According to a tradition that goes back to Bishop Warburton in the eighteenth century…..
……Shakespeare lampooned Florio in the figure of the pedant, Holofernes…
In the play, Don Armado, the braggart Spaniard, asks him:
Do you not educate youth at the Charg-house on the top of the Mountaine….
[Original spelling]
‘Mountaine’, The Code believes, is a play on ‘Montaigne’…
And the ‘Charge-house’ is the secure room in the school….

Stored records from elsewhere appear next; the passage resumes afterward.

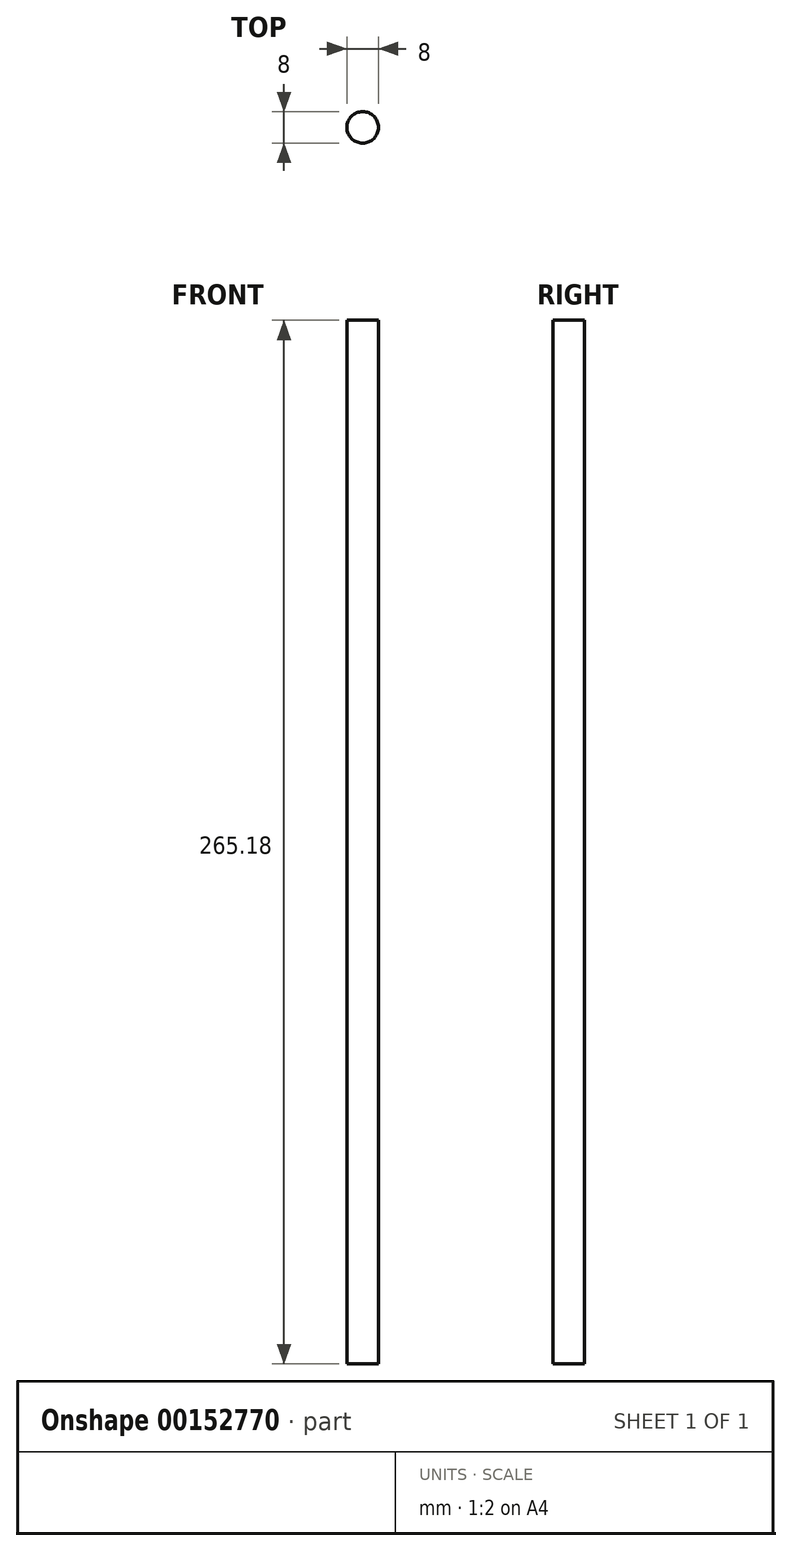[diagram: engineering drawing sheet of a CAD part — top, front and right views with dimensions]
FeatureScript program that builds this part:
annotation { "Feature Type Name" : "Feature", "Feature Type Description" : "" }
export const myFeature = defineFeature(function(context is Context, id is Id, definition is map)
    precondition{}
    {
        {
            var Q0;
            Q0=qCreatedBy(makeId("Top.planeOp"),FACE);
            var sketch = newSketch(context, id + "F0", { "sketchPlane" : qUnion([Q0])});
            skCircle(sketch, "E0", {"center": v(0, 0) * mm, "radius": 4 * mm});
            skSolve(sketch);
        }
        {
            var Q0;
            Q0=qSketchRegion(id+"F0",true);
            extrude(context, id + "F1", {"entities" : qUnion([Q0]), "depth" : 265.18 * mm});
        }
    });
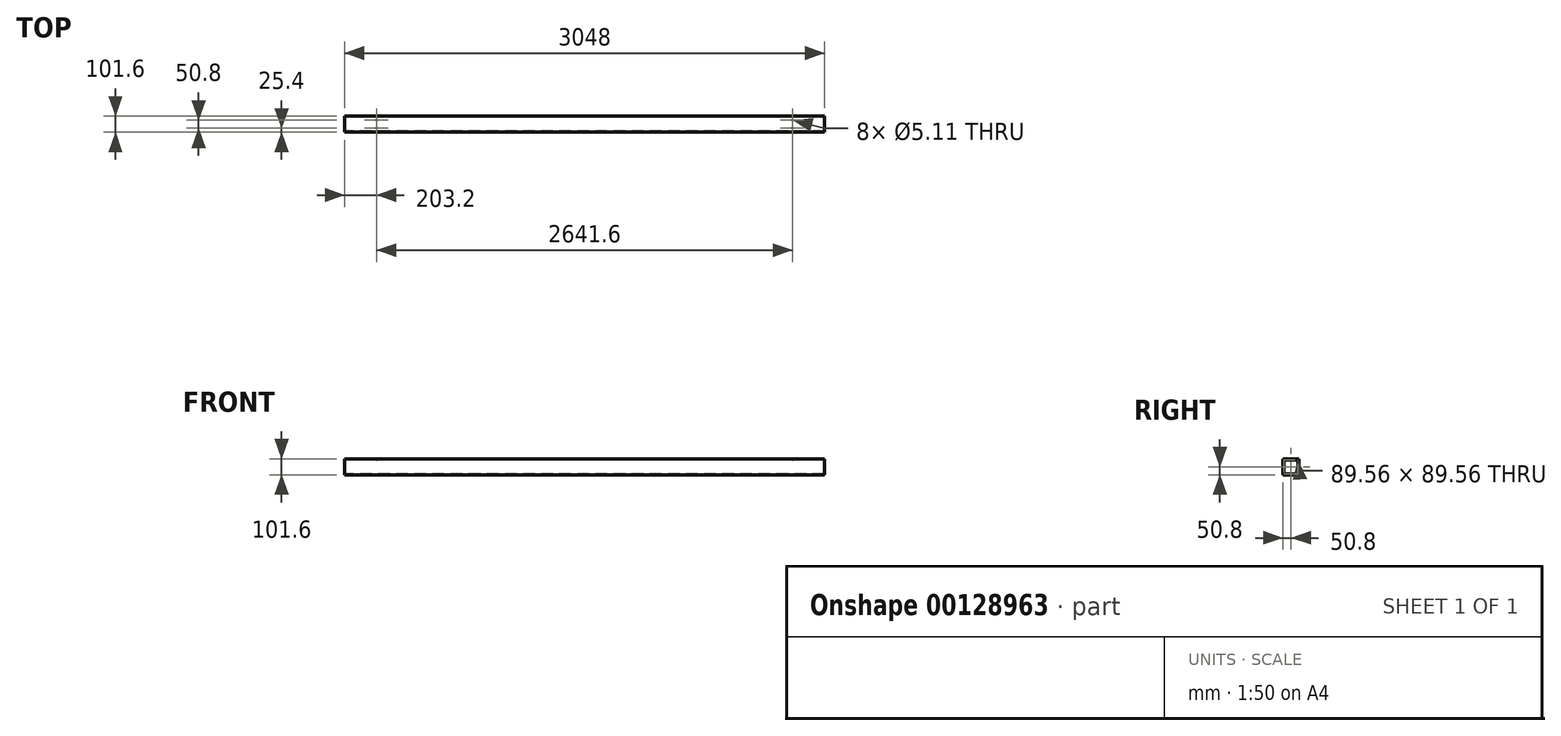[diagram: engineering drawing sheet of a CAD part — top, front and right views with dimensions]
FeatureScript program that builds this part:
annotation { "Feature Type Name" : "Feature", "Feature Type Description" : "" }
export const myFeature = defineFeature(function(context is Context, id is Id, definition is map)
    precondition{}
    {
        {
            var Q0;
            Q0=qCreatedBy(makeId("Right.planeOp"),FACE);
            var sketch = newSketch(context, id + "F0", { "sketchPlane" : qUnion([Q0])});
            skLineSegment(sketch, "E0.bottom", {"start": v(50.8, 50.8) * mm, "end": v(-50.8, 50.8) * mm});
            skLineSegment(sketch, "E0.top", {"start": v(50.8, -50.8) * mm, "end": v(-50.8, -50.8) * mm});
            skLineSegment(sketch, "E0.left", {"start": v(50.8, 50.8) * mm, "end": v(50.8, -50.8) * mm});
            skLineSegment(sketch, "E0.right", {"start": v(-50.8, 50.8) * mm, "end": v(-50.8, -50.8) * mm});
            skPoint(sketch, "E0.middle", {"position": v(0, 0) * mm});
            skLineSegment(sketch, "E1.bottom", {"start": v(44.78, 44.78) * mm, "end": v(-44.78, 44.78) * mm});
            skLineSegment(sketch, "E1.top", {"start": v(44.78, -44.78) * mm, "end": v(-44.78, -44.78) * mm});
            skLineSegment(sketch, "E1.left", {"start": v(44.78, 44.78) * mm, "end": v(44.78, -44.78) * mm});
            skLineSegment(sketch, "E1.right", {"start": v(-44.78, 44.78) * mm, "end": v(-44.78, -44.78) * mm});
            skSolve(sketch);
        }
        {
            var Q0;
            Q0=makeQuery(id+"F0.imprint","IMPRINT",FACE,{"disambiguationData":[TD([[makeQuery(id+"F0.imprint","IMPRINT",EDGE,{"derivedFrom":sQuery(id+"F0.wireOp",EDGE,"E0.bottom")}),1.0]])]});
            extrude(context, id + "F1", {"entities" : qUnion([Q0]), "endBound" : BoundingType.SYMMETRIC, "depth" : 3048 * mm});
        }
        {
            var Q0;
            Q0=makeQuery(id+"F1.opExtrude","SWEPT_FACE",FACE,{"disambiguationData":[OSD([sQuery(id+"F0.wireOp",EDGE,"E0.bottom")])]});
            var sketch = newSketch(context, id + "F2", { "sketchPlane" : qUnion([Q0])});
            skLineSegment(sketch, "E2", {"start": v(817.3, 0) * mm, "end": v(-691.9, 0) * mm});
            skLineSegment(sketch, "E3", {"start": v(0, -31.92) * mm, "end": v(0, 25.08) * mm});
            skPoint(sketch, "E3.endSnap0", {"position": v(0, 50.8) * mm});
            skPoint(sketch, "E4", {"position": v(1320.8, -25.4) * mm});
            skPoint(sketch, "E5", {"position": v(1320.8, 25.4) * mm});
            skPoint(sketch, "E6", {"position": v(-1320.8, -25.4) * mm});
            skPoint(sketch, "E7", {"position": v(-1320.8, 25.4) * mm});
            skLineSegment(sketch, "E8", {"start": v(-1320.8, -25.4) * mm, "end": v(-1320.8, 25.4) * mm});
            skLineSegment(sketch, "E9", {"start": v(-1320.8, -25.4) * mm, "end": v(1320.8, -25.4) * mm});
            skSolve(sketch);
        }
        {
            var Q0;
            Q0=sQuery(id+"F2.wireOp",VERTEX,"E7");
            var Q1;
            Q1=sQuery(id+"F2.wireOp",VERTEX,"E6");
            var Q2;
            Q2=sQuery(id+"F2.wireOp",VERTEX,"E5");
            var Q3;
            Q3=sQuery(id+"F2.wireOp",VERTEX,"E4");
            var Q4;
            Q4=makeQuery(id+"F1.opExtrude","SWEPT_BODY",BODY,{"disambiguationData":[OSD([sQuery(id+"F0.wireOp",EDGE,"E0.bottom"),sQuery(id+"F0.wireOp",EDGE,"E0.top"),sQuery(id+"F0.wireOp",EDGE,"E0.left"),sQuery(id+"F0.wireOp",EDGE,"E0.right"),sQuery(id+"F0.wireOp",EDGE,"E1.bottom"),sQuery(id+"F0.wireOp",EDGE,"E1.top"),sQuery(id+"F0.wireOp",EDGE,"E1.left"),sQuery(id+"F0.wireOp",EDGE,"E1.right")])]});
            hole(context, id + "F3", {"style" : HoleStyle.SIMPLE, "endStyle" : HoleEndStyle.THROUGH, "standardTappedOrClearance" : lookupTablePath({ "standard" : "ANSI", "engagement" : "75%", "pitch" : "20 tpi", "size" : "1/4", "type" : "Tapped" }), "standardBlindInLast" : lookupTablePath({ "standard" : "ANSI", "engagement" : "75%", "pitch" : "20 tpi", "size" : "1/4", "type" : "Tapped" }), "holeDiameter" : 5.1 * mm, "locations" : qUnion([Q0, Q1, Q2, Q3]), "scope" : qUnion([Q4]), "isTappedThrough" : true, "majorDiameter" : 6.35 * mm, "showTappedDepth" : true});
        }
    });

Or, as Spenser would have it, the
idle cell
…….in which the young Shakespeare himself….
educated youth….
But why did Spenser mention Shakespeare at all to Lady Strange?
That question will be answered in The Shakespeare Code’s next mind-bending Post:
William Shakespeare’s Destruction of Thomas Kyd!!!
Note: If you are interested in this, you might like:
Shakespeare in Titchfield: A Summary of the Evidence
or Shakespeare was a Schoolmaster in the Country: Titchfield.
For an overview of Shakespeare’s life, see: Shakespeare, Love and Religion. The Grosvenor Chapel talks.
It is interesting that Southampton arranged the marriage of his daughter Penelope, in 1617, to William 2nd Baron Spencer of the Althorp Spencers, and that soon after Penelope was living in the Althorp mansion, with great designs to alter the magnificent estate in her long tenure as the mistress thereof.
It would appear that Edmund Spenser is a front runner for the title of the “rival poet” of Shakespeare’s Sonnets. After all, soon after his death, Southampton was under sail (Sonnets 80 & 86) to Ireland, perhaps to avenge his death.